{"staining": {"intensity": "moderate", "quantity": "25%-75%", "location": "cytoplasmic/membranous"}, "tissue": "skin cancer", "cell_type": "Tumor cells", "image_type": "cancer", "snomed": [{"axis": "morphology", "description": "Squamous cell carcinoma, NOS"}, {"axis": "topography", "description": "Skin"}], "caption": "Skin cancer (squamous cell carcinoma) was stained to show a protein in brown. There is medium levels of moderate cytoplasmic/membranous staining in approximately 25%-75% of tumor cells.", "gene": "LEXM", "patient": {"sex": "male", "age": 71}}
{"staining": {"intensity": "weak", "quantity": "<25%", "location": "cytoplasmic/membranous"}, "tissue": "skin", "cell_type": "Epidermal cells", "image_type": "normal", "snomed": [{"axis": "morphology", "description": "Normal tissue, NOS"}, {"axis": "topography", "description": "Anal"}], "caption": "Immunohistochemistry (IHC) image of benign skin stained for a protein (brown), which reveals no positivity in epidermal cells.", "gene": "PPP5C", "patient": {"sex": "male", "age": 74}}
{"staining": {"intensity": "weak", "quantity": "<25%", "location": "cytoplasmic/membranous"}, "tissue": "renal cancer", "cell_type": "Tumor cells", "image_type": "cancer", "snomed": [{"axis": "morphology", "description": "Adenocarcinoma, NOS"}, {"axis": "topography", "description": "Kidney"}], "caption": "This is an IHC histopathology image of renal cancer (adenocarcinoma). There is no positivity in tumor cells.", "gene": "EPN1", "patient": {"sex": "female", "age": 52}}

EXERCISE INSTRUCTIONS:
Copy out the material in its entirety. Keep it exact.

ANSWER BELOW:
{"staining": {"intensity": "moderate", "quantity": "25%-75%", "location": "cytoplasmic/membranous"}, "tissue": "skin cancer", "cell_type": "Tumor cells", "image_type": "cancer", "snomed": [{"axis": "morphology", "description": "Squamous cell carcinoma, NOS"}, {"axis": "topography", "description": "Skin"}], "caption": "Skin cancer (squamous cell carcinoma) was stained to show a protein in brown. There is medium levels of moderate cytoplasmic/membranous staining in approximately 25%-75% of tumor cells.", "gene": "LEXM", "patient": {"sex": "male", "age": 71}}
{"staining": {"intensity": "weak", "quantity": "<25%", "location": "cytoplasmic/membranous"}, "tissue": "skin", "cell_type": "Epidermal cells", "image_type": "normal", "snomed": [{"axis": "morphology", "description": "Normal tissue, NOS"}, {"axis": "topography", "description": "Anal"}], "caption": "Immunohistochemistry (IHC) image of benign skin stained for a protein (brown), which reveals no positivity in epidermal cells.", "gene": "PPP5C", "patient": {"sex": "male", "age": 74}}
{"staining": {"intensity": "weak", "quantity": "<25%", "location": "cytoplasmic/membranous"}, "tissue": "renal cancer", "cell_type": "Tumor cells", "image_type": "cancer", "snomed": [{"axis": "morphology", "description": "Adenocarcinoma, NOS"}, {"axis": "topography", "description": "Kidney"}], "caption": "This is an IHC histopathology image of renal cancer (adenocarcinoma). There is no positivity in tumor cells.", "gene": "EPN1", "patient": {"sex": "female", "age": 52}}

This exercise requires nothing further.